В этот день полк уже совершил тридцать восемь вылетов; наш вылет был тридцать девятым. Мы поднялись в семнадцать сорок и летели за облаками.
Я люблю, отправляясь на задание, лететь над облаками. Во-первых, на меня благоприятно действует контраст между огромным светлым куполом лазурного неба и серой пеленой туч, придавленных низко к земле; во-вторых, если навяжут неравный бой, можно легко уйти в облака.

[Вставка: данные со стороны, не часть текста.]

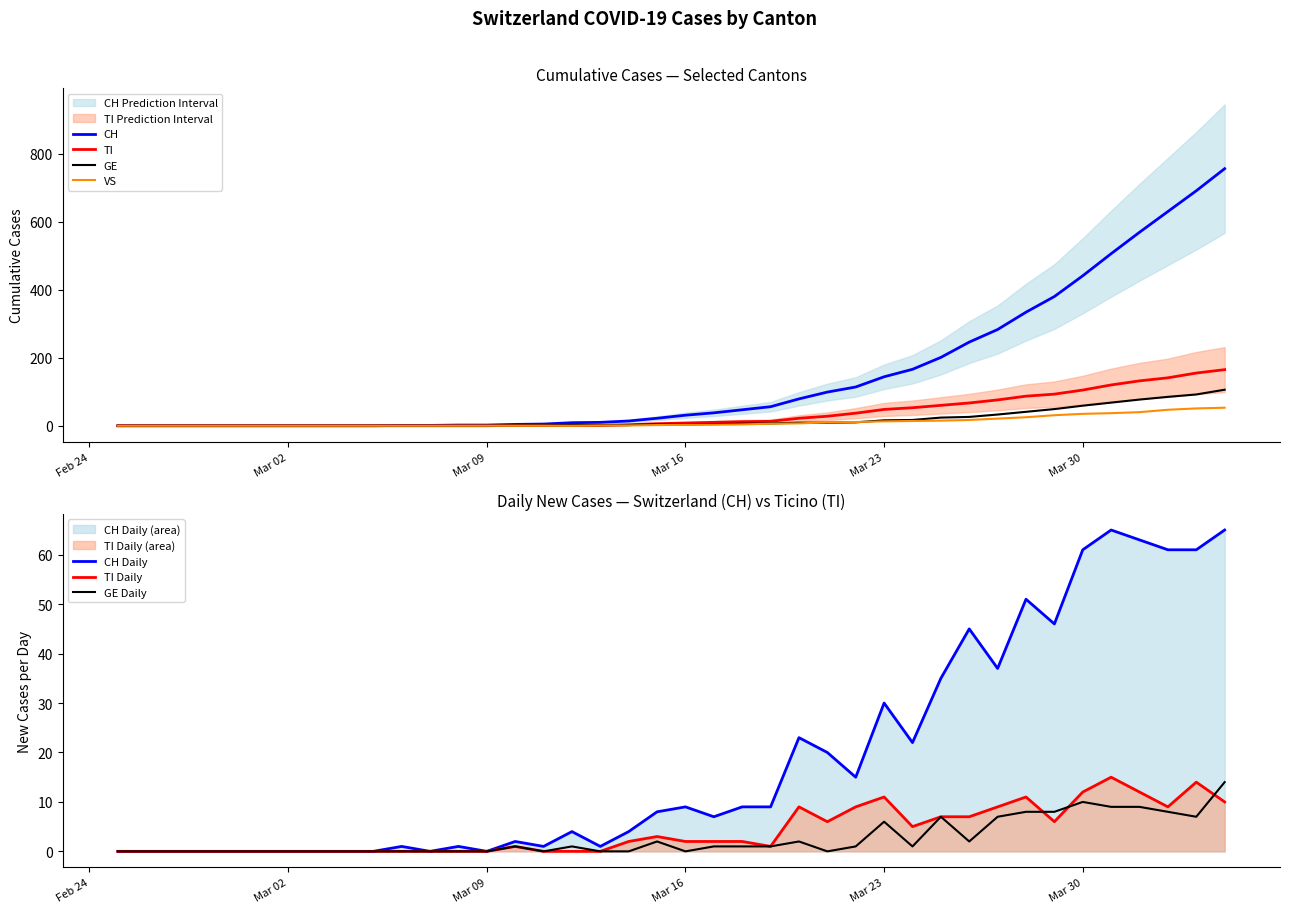

What are all the series names shown in the legend?

CH, TI, GE, VS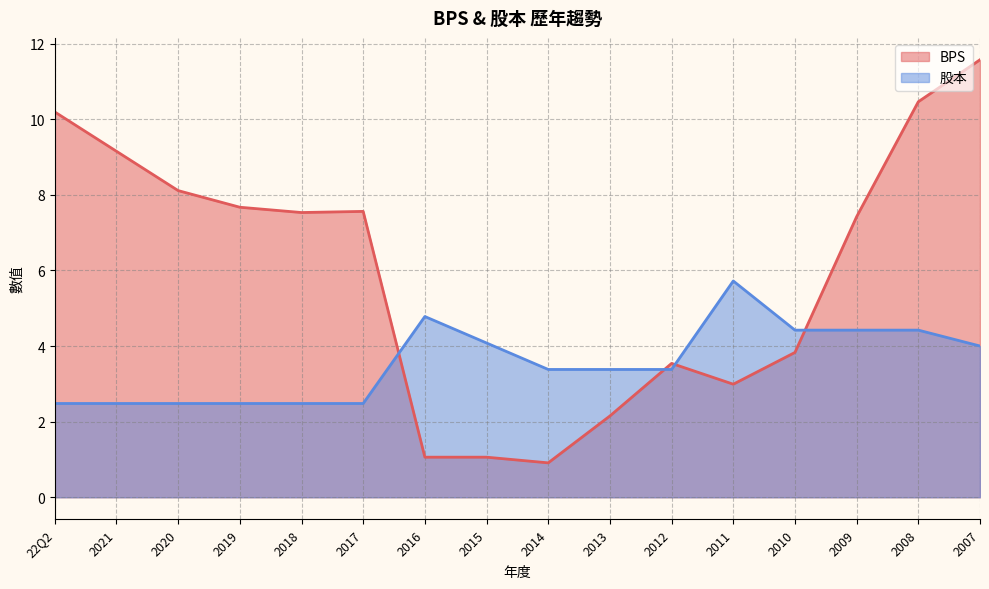

True or false: 股本 and BPS intersect in this chart.

True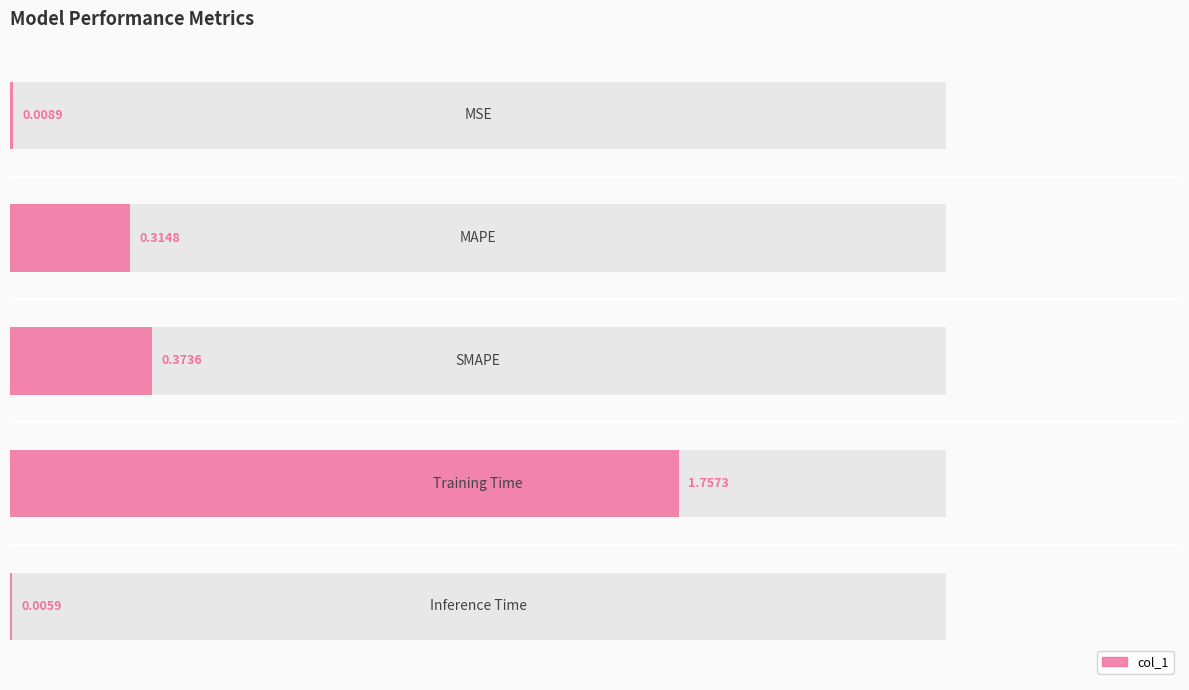

What is the sum of all values?

2.5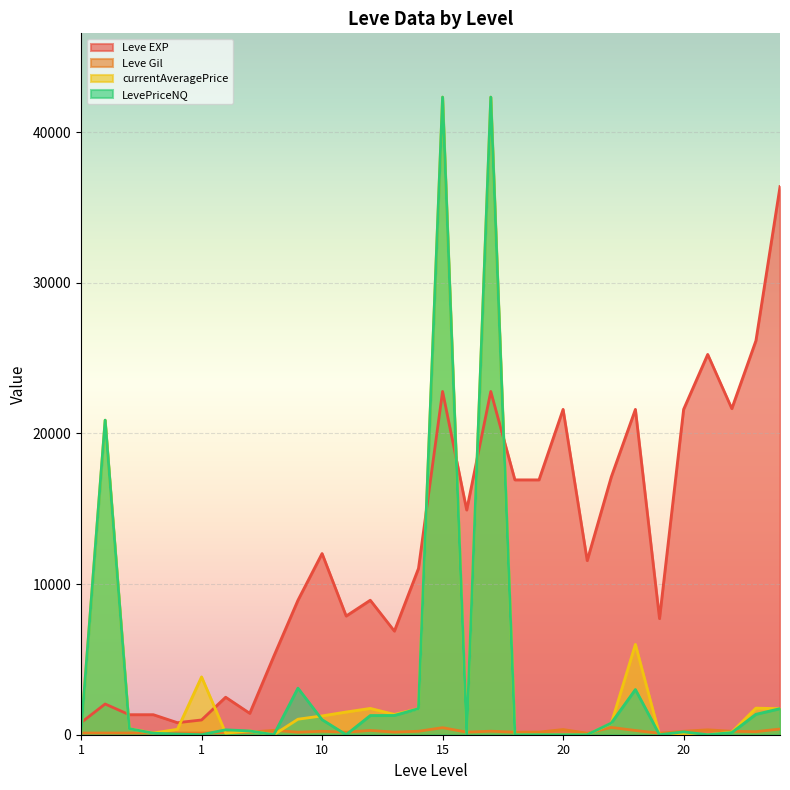

What is the average value of the Leve Gil series?

214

Все, что я вам сейчас рассказываю, совсем не похоже на героизм, но, думаю, что для вас важнее моя откровенность, чем захватывающий рассказ о героических подвигах, не правда ли?
Я улыбнулся и молча кивнул.
– Кому-нибудь другому я. вообще бы этого не говорил, - сказал он задумчиво. - Я не сомневаюсь, что вы сами знаете, как трудно рассказывать такие вещи о себе. Самое верное представление о боевых действиях дает боевое донесение, которое пишется после выполнения задания и состоит из одних только голых фактов. А вы хотите, чтобы я рассказывал вам о том, чего нет в донесениях... Не знаю, пригодится ли вам, вообще, то, о чем я сейчас говорю?
Я заверил его, что, безусловно, пригодится, и поручник Шварц продолжил рассказ.